Pensando nisso, ele enfim se decidiu. Ele também segurou nas mãos afáveis de Layla, decidido a acompanhá-la enquanto compartilhavam seus fardos.
— Orihime, a princesa. Hikiboshi, o pastor. Você e eu. – Norman sorriu pela primeira vez. – Vega e Altair.
Layla viu naqueles olhos verdes do garoto a esperança. Ela não sabia como responder, porém Norman prosseguiu antes que ela pensasse em algo:
— Sei que acabamos de nos conhecer, mas… – Norman fez uma pequena pausa – você se esforçou tanto para me encontrar. Acho que não seria legal de minha parte deixa-la sozinha nessa. E eu também preciso de alguém experiente como você, que já sabe de algumas coisas pra me ajudar e tudo mais…
Layla arregalou seus olhos com o rosto corado, seu coração palpitou mais intensamente naquele momento. Ela ignorou tudo que Norman falava sem a intenção de fazê-lo, soltando uma risada que fez o garoto parar um pouco para suspirar.
Mesmo tendo medo, ela viu o futuro.
E o futuro lhe trouxe Norman, o Marcado de Altair.
Aqueles que estavam fadados pelo destino a se unirem, mas que sempre eram separados como na lenda. Apertando as mãos quentes do garoto, Layla decidiu que dessa vez seria diferente.
— Sim… eu esperei para te encontrar, Norman – Ela murmurou, sorrindo como sempre. – Para que possamos reescrever essa lenda.

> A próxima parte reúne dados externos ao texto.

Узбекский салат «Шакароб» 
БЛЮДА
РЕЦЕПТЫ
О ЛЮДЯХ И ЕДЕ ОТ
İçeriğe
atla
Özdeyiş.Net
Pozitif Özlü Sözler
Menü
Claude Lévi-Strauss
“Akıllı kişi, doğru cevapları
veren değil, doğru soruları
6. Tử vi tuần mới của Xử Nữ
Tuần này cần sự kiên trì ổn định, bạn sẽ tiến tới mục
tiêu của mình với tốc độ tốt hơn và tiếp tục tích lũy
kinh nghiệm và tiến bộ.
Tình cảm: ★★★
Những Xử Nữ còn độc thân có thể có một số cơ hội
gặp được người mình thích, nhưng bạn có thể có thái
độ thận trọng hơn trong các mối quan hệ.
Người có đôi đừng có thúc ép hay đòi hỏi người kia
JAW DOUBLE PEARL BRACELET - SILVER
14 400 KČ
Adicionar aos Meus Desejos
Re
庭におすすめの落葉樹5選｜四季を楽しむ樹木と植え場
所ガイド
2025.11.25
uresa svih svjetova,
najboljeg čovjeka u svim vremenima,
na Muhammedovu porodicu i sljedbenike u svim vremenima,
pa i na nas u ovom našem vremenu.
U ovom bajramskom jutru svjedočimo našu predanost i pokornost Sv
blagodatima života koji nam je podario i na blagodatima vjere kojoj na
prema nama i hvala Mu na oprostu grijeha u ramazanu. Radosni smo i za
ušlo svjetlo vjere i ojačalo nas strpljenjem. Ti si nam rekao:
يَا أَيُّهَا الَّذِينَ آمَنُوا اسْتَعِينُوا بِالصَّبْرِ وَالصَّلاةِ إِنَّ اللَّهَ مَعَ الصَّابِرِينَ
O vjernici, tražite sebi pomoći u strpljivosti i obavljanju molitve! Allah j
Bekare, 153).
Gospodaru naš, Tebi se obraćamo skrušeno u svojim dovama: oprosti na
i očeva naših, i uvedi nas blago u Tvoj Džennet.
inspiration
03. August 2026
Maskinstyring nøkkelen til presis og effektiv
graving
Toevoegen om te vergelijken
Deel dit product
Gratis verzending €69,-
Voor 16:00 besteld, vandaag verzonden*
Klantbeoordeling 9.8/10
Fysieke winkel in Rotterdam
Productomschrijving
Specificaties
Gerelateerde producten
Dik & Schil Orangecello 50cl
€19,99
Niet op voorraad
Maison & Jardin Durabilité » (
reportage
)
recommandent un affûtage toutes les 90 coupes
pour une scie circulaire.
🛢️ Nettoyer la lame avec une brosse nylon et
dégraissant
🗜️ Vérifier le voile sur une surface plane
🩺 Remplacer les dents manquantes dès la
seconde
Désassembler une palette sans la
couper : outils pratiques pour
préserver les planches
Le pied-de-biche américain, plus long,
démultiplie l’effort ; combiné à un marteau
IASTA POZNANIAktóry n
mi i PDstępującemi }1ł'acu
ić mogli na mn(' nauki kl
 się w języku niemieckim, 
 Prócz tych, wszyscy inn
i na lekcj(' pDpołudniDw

— Vamos dar o nosso melhor, Layla.
Escutando seu nome ser chamado pelo garoto, Layla assentiu com a cabeça e aceitou aquele seu destino. Assim como Norman, que relembrando dos momentos finais sorridentes que teve com seus pais, aceitou o seu.
Aquele era o novo ponto de partida da vida de ambos.
Eles ergueram suas mãos para o céu, como para pegar aqueles pontos brilhantes que piscavam sem parar na escuridão celestial.
— Vamos fazer ecoar… a voz das estrelas.
Os dois fizeram aquele juramento em uníssono.